Les américains veulent accompagner les agriculteurs algériens
L’invité de Radio M est revenu aussi sur les récents accords signés à Alger entre des sociétés américaines et des entreprises algériennes des secteurs publics et privé. Les accords ont notamment porté sur l’agriculture et principalement dans des domaines précis comme les semences de la pomme de terre, l’élevage de vaches laitières, la culture fourragère, l’élevage de bovin pour la viande, le machinisme et l’irrigation. Ainsi, sur les six mémorandums d’entente un seul implique l’Etat algérien avec la SGP Proda. Il est question de réaliser avec l’Etat algérien des fermes-pilotes et intégrer le système américain. Le gouvernement algérien est représenté par la SGP PRODA du fait qu’elle détient la plus grande partie de terrains devant abriter les fermes pilotes, a expliqué Smail Chikhoune. Il est question de bassins laitiers, de pomme de terre et de viande. La seconde partie des accords signés concerne aussi des acteurs privés, a-t-il indiqué sans donner plus de détails. Si du côté algérien la présence de l’Etat dans ce genre d’accords est quasi indispensable, il n’en est pas de même du côté américain Et pour cause : les sociétés américaines venues à Alger relèvent exclusivement du secteur privé. « C’est le capitalisme à outrance, souligne Smail Chikhoune. L’Etat américain ne fabrique rien, mais reste un régulateur, une sorte de gendarme ».

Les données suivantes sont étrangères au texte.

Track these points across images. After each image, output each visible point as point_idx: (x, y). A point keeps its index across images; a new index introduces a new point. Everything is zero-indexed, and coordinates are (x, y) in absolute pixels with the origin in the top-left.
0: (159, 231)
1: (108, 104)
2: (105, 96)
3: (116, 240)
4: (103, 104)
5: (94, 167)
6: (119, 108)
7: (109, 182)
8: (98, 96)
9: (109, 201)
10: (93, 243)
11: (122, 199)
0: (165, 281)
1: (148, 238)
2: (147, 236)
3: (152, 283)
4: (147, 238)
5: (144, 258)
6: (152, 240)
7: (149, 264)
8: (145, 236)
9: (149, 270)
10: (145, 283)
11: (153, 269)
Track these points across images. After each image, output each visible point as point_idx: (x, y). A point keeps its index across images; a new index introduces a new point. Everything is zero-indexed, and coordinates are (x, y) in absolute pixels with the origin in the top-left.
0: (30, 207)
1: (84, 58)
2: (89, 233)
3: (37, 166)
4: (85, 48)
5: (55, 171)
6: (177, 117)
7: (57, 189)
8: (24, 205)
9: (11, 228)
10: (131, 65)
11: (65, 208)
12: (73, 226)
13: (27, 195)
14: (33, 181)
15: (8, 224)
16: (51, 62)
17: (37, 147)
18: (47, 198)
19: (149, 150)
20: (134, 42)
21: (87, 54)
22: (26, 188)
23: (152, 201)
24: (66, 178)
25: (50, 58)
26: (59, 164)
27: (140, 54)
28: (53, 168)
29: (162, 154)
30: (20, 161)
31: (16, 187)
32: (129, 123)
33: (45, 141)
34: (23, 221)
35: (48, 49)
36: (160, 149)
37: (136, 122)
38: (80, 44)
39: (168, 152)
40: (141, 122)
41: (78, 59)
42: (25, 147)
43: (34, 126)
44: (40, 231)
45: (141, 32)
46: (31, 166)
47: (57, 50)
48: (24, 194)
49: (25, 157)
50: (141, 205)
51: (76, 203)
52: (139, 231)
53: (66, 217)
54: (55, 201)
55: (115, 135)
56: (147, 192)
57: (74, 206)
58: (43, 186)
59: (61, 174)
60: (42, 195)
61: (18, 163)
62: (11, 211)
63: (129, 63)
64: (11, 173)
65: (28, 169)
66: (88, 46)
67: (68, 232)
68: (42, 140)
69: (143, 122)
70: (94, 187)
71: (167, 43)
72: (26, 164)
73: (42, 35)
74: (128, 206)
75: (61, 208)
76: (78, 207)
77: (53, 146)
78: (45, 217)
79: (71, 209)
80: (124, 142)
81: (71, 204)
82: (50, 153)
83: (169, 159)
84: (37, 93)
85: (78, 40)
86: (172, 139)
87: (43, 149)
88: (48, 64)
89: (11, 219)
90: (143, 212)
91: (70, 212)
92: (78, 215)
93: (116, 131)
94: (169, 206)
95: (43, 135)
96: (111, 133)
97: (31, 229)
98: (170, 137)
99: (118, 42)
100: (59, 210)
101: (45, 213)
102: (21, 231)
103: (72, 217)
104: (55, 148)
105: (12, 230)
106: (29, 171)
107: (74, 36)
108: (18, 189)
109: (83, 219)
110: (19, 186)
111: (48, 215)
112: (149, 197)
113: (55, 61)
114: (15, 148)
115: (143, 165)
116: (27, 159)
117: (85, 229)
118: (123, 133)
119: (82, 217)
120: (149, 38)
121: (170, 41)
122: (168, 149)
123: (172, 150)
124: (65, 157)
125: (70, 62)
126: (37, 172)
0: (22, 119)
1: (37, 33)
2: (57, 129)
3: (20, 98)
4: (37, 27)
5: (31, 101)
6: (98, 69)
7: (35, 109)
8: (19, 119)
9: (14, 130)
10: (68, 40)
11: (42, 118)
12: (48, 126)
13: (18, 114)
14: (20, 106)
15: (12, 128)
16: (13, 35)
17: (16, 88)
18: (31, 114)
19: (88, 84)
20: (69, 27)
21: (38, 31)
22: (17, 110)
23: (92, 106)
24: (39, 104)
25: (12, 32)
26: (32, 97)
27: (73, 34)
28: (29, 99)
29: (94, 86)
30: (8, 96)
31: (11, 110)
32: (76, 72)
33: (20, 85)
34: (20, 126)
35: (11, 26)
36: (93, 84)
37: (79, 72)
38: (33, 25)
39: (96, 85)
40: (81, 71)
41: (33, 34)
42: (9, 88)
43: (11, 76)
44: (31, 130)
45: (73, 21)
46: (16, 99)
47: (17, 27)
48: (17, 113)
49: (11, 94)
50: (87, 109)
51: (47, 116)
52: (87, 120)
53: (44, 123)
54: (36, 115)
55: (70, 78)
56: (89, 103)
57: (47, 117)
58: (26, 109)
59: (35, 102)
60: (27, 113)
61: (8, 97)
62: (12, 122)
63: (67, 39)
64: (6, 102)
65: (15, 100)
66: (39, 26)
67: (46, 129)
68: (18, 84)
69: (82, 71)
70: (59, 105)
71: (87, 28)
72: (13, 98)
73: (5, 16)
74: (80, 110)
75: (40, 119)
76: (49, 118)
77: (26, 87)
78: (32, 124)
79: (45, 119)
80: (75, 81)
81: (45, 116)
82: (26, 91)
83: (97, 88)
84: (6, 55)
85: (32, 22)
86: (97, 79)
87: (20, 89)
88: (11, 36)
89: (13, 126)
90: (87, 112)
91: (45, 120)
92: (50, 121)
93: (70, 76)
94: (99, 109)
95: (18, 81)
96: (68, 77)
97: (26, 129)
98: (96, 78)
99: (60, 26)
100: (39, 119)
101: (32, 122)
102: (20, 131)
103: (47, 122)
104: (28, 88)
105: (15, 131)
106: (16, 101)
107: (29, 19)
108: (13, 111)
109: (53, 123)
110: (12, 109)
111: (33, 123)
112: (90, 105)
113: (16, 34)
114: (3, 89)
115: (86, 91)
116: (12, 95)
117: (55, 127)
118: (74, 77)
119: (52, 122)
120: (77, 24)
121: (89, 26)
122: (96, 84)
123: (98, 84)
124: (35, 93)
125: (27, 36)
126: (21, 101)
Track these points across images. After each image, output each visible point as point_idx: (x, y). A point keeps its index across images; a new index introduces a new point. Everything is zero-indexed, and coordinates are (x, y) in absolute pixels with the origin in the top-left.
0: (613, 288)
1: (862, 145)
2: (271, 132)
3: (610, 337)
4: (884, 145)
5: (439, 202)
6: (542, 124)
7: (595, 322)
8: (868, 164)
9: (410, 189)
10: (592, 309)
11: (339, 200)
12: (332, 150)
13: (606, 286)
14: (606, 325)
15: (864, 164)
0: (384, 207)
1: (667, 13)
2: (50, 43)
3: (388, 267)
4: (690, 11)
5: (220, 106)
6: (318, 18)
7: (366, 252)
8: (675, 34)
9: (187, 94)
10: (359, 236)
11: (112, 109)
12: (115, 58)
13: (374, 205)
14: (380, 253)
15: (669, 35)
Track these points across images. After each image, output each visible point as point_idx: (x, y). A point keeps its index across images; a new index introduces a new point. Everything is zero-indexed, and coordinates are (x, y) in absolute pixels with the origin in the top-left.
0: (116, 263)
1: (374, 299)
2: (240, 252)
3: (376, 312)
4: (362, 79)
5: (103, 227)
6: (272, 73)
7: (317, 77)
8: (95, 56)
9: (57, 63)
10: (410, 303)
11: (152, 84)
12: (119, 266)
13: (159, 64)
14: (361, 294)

Les semences US plus performantes que celles imposées par les importateurs
Il convient de signaler que dans le cadre de l’élevage des vaches laitières, les accords ont quelque peu été anticipés. Pour une raison simple. Les deux parties attendent le protocole d’accord gouvernemental algéro-Américain en attente de signature, et qui doit permettre aux vaches américaines de rentrer en Algérie (ce qui n’est pas le cas actuellement) et aussi aux semences de pomme de terre qui doivent préalablement passer par un processus d’homologation d’une durée de deux ans, a souligné le président du Conseil d’affaires algéro-américain. « Le temps de mettre en place la structure elle-même avec tout le business plan, cela va prendre 4 mois qui correspondra au temps que doit prendre la signature du protocole d’accord gouvernemental, et qui permettra aussi bien de ramener les vaches laitières que le procédé de l’insémination puisqu’il est question de reproduction animalière. C’est pour cette raison qu’on a voulu gagner du temps », a indiqué M. Chikhoune.
S’agissant du volet lié à la variété de la semence de pomme de terre que les américains proposent aux algériens, Chikhoune estime qu’elle est plus performante que celle imposée par les importateurs. L’objectif à travers le partenariat avec les américains, selon lui, est de réduire l’importation des semences. A ce propos, il tient à lever toute équivoque. Ces semences n’ont rien à voir avec les OGM (organismes génétiquement modifiés). « Il s’agit juste de création de nouvelles variétés. Il se trouve que les rendements des variétés proposées par les américains sont meilleurs que celles utilisées présentement par nos agriculteurs. Les variétés américaines permettent un rendement estimé entre 100 et 120 tonnes par hectare contre 35 et 40 hectares pour les semences importées actuellement », souligne M. Chikhoune.